Okay seriously, back on track. So I have always been a writer, wanted to be a writer, went to school to be a journalist, worked as a journalist, but honestly I always caught myself being too honest and too involved. Too honest does not get you far in the media world and I didn’t want to be a sell out honestly. Especially when it comes to music, I’m not going to lie to people and say something is heat when actually it’s garbage. And when it came to news journalism, well I wanted the stories about people, life, and what’s real….. But I also did not want to work for free haha. So yeah. Here I am writing for myself, about myself, to myself hahahaha.
Today, I am feeling hopeful. I feel like there’s something in me that I put away a long time ago, but I am trying to pull it out of me. I haven’t given up on myself yet and honestly I think that is a sign of hope. I think about self-discovery and how I am so thankful for my mother who gave me the opportunity to explore. In college when I decided to switch my major from Special Education to Journalism, I knew I had to tell my mom and I was terrified. Why was I terrified? I don’t know, maybe because in the movies they make it such a big deal. But of course my supportive mom straight up told me she never understood why I wasn’t following my dream in the first place.
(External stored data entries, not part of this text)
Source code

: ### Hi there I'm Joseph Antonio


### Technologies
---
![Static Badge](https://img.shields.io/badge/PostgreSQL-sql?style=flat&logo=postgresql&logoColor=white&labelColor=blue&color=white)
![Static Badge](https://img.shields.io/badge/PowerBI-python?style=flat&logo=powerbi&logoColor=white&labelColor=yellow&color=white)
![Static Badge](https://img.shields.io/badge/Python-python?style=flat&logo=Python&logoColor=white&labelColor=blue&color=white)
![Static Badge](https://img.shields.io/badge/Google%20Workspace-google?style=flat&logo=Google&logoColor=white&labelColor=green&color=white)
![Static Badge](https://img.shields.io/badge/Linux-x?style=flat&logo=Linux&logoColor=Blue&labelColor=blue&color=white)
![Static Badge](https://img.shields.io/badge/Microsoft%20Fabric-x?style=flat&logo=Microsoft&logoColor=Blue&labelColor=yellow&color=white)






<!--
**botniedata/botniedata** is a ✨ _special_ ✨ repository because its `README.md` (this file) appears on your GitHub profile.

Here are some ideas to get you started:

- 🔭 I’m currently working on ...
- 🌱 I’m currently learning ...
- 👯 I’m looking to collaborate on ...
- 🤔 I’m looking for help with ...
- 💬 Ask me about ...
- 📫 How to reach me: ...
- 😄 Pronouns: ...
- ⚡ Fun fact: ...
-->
When I picked to major in Special Education, it definitely was something I was passionate about, but I definitely was playing it safe. In my heart I knew I wanted to be a writer, specifically a writer in Hip Hop. My mom knew that. Shit, I think I knew it too, but what scared me the most was the journey to the career I wanted.
I honestly busted my ass in a lot of ways. Long nights in front of the computer, shit I even got those glasses that are better for your eyes because of the computer screen. I put so much energy and time in my goal of becoming… me. Wow. I just realized that this whole time I had thought all the work that I was putting in was for me to become this groundbreaking journalist, but really I just grew.
Sometimes we get so wrapped up in our “5 year plans” that we stunt our own growth. We tell ourselves this has to go like this, I have to be here. But what if this door opens a door you never even thought of. And honestly it may not always turn out good. But every single thing in our lives teaches us something.
I can’t sit around thinking about how I feel like I have let myself down. For not sticking to my 5 year plan. That is all made up. No I’m not saying give up on your goals, have goals, but be open to new opportunities.
I am not where I thought I would be, but honestly I don’t regret anything or any decision I have ever made. Randomly I ask myself that question because in front of people I’m like yeah I’m good, but then I ask myself truly.
“Alisha, are you okay with giving up your goals and dreams?”
Yes, because I never gave up I’m just trusting the plan that God has for me.